All Quiet On The Western Front

The story of several schoolmates who symbolize a generation destroyed by the
dehumanisation of the First World War, All Quiet on the Western Front tells of the men who
died, and the tragically changed lives of those who survived. Remarque follows the story
of Paul Baumer, a young infantryman, from his last days of school to his death three years
later. Whereas the journey motif is typically used to portray a positive character
development, that of Paul is deliberately the opposite. In what has been dubbed the
greatest antiwar novel of all time, Remarque depicts the way in which Paul is snatched
away from humanity by the brutality of war. However while Paul and his comrades become
separated from society, and begin to rely on their basic survival instincts, in their own
surroundings they still show humane qualities such as compassion, camaraderie, support and
remorse. Paul's transformation from human to soldier begins in training camp, and is
reinforced by the trauma at the front. His return home further alienates him from society,
and Paul begins to feel safe at the front with his friends. Nonetheless throughout the
novel suffering and mortality bare Paul's true side, and he momentarily regains his former
self. Baumer, the German word for tree, is an early indication that Paul must remain
firmly rooted in reality to survive the brutality of war.

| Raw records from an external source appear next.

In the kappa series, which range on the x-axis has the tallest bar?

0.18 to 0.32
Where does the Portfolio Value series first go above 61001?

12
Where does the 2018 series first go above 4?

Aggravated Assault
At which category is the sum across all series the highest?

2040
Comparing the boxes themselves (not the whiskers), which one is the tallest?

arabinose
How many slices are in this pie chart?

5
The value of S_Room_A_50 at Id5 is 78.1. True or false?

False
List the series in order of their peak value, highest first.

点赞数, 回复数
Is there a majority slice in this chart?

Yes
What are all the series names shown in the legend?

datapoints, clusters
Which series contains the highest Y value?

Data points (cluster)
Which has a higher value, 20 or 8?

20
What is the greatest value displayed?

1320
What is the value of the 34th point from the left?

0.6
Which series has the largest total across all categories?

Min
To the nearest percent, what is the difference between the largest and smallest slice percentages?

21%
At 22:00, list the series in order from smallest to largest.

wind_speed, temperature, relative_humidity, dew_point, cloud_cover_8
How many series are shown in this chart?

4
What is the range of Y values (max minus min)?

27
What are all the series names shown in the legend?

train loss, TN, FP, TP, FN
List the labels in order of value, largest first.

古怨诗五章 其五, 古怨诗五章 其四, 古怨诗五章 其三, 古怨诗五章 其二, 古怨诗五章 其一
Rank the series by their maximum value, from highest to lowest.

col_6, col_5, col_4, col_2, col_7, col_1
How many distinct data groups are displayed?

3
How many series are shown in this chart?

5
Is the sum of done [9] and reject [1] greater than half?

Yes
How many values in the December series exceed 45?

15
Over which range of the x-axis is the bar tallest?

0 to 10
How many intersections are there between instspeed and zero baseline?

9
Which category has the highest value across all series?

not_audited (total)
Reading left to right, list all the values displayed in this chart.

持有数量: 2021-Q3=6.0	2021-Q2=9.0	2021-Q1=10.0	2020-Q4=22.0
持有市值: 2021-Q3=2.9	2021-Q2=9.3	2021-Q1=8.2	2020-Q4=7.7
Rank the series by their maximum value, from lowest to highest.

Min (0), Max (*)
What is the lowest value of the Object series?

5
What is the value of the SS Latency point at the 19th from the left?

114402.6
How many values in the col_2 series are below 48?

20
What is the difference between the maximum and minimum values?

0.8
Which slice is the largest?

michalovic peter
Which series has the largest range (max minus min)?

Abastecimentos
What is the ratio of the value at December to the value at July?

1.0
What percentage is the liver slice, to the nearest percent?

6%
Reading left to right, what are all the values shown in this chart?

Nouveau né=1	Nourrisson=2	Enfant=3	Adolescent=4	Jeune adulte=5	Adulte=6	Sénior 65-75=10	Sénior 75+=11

Even when the novel begins, all Paul has known is death, horror, fear, distress, and
despair. He describes the other soldiers in his company, including his German school mates
with whom he enlisted after constant lecturing from their school master, Kantorek. The
pressures of nationalism and bravery had forced even the most reluctant students to
enlist. However weeks of essential training caused any appeal the military may have held
for them to be lost. Corporal Himmelstoss, the boys' instructor, callously victimizes them
with constant bed remaking, sweeping snow, softening stiff boot leather and crawling
through the mud. While this seems to be somewhat cruel treatment, it was in fact
beneficial for the soldiers.

"…the most important result was that it awakened in us a strong, practical sense of
esprit de corps, which in the field developed into the finest thing that arose out of the
war - comradeship." (p23)

The time spent at training camp prepared the boys for what was to come, by making them
tough and brutal, while at the same time creating an army that does not stop to question
its orders. As well as this the training camp reinforced the comradeship that continued
throughout the novel.


When the boys arrive at the front, it is anything but what they had expected. Innocent and
inexperienced, Paul is broken by the first bombardment. While they had been taught that
duty to their country was the greatest thing, through suffering and fatality they quickly
learn that survival is their new purpose.